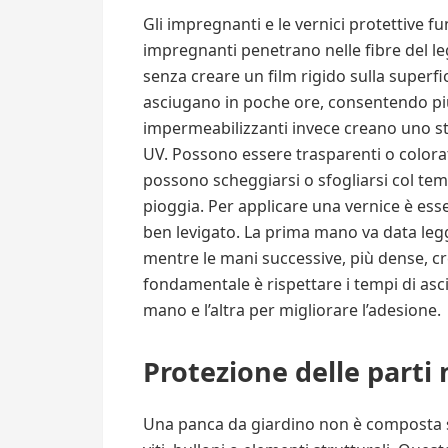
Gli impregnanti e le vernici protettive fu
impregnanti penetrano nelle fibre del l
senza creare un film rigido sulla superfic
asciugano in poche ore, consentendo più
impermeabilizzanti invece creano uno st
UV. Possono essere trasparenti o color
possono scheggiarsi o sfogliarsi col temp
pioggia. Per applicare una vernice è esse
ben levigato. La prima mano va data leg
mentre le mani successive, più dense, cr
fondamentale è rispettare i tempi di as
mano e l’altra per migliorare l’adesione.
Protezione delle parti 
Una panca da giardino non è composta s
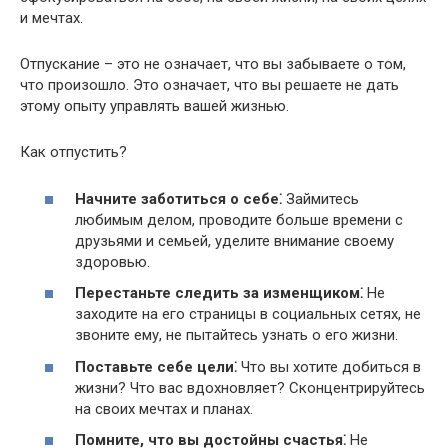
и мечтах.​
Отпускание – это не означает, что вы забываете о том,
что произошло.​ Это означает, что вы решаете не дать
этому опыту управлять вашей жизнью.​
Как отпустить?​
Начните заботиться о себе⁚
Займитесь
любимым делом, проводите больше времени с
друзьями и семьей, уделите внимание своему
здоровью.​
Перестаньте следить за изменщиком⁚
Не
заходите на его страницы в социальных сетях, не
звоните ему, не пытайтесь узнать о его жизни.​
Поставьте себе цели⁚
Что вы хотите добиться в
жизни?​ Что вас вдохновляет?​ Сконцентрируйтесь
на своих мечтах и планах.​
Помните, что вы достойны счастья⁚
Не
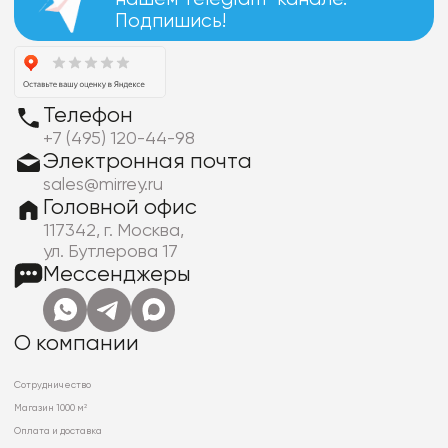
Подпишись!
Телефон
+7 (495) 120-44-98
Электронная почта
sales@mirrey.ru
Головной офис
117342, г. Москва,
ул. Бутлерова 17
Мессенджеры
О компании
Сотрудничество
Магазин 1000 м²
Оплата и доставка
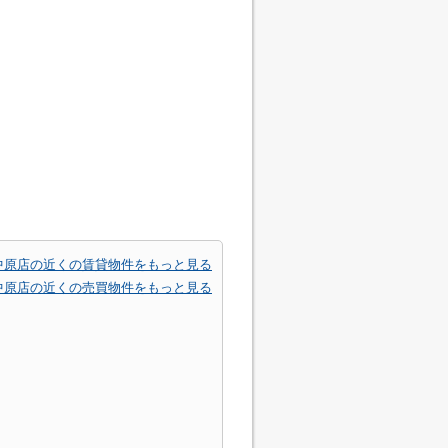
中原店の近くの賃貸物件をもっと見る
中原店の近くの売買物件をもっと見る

----

Problem description:
Repeat the listing exactly; do not print any picture.

Solution to the problem:
Gli impregnanti e le vernici protettive fu
impregnanti penetrano nelle fibre del l
senza creare un film rigido sulla superfic
asciugano in poche ore, consentendo più
impermeabilizzanti invece creano uno st
UV. Possono essere trasparenti o color
possono scheggiarsi o sfogliarsi col temp
pioggia. Per applicare una vernice è esse
ben levigato. La prima mano va data leg
mentre le mani successive, più dense, cr
fondamentale è rispettare i tempi di as
mano e l’altra per migliorare l’adesione.
Protezione delle parti 
Una panca da giardino non è composta s
и мечтах.​
Отпускание – это не означает, что вы забываете о том,
что произошло.​ Это означает, что вы решаете не дать
этому опыту управлять вашей жизнью.​
Как отпустить?​
Начните заботиться о себе⁚
Займитесь
любимым делом, проводите больше времени с
друзьями и семьей, уделите внимание своему
здоровью.​
Перестаньте следить за изменщиком⁚
Не
заходите на его страницы в социальных сетях, не
звоните ему, не пытайтесь узнать о его жизни.​
Поставьте себе цели⁚
Что вы хотите добиться в
жизни?​ Что вас вдохновляет?​ Сконцентрируйтесь
на своих мечтах и планах.​
Помните, что вы достойны счастья⁚
Не
Подпишись!
Телефон
+7 (495) 120-44-98
Электронная почта
sales@mirrey.ru
Головной офис
117342, г. Москва,
ул. Бутлерова 17
Мессенджеры
О компании
Сотрудничество
Магазин 1000 м²
Оплата и доставка
中原店の近くの賃貸物件をもっと見る
中原店の近くの売買物件をもっと見る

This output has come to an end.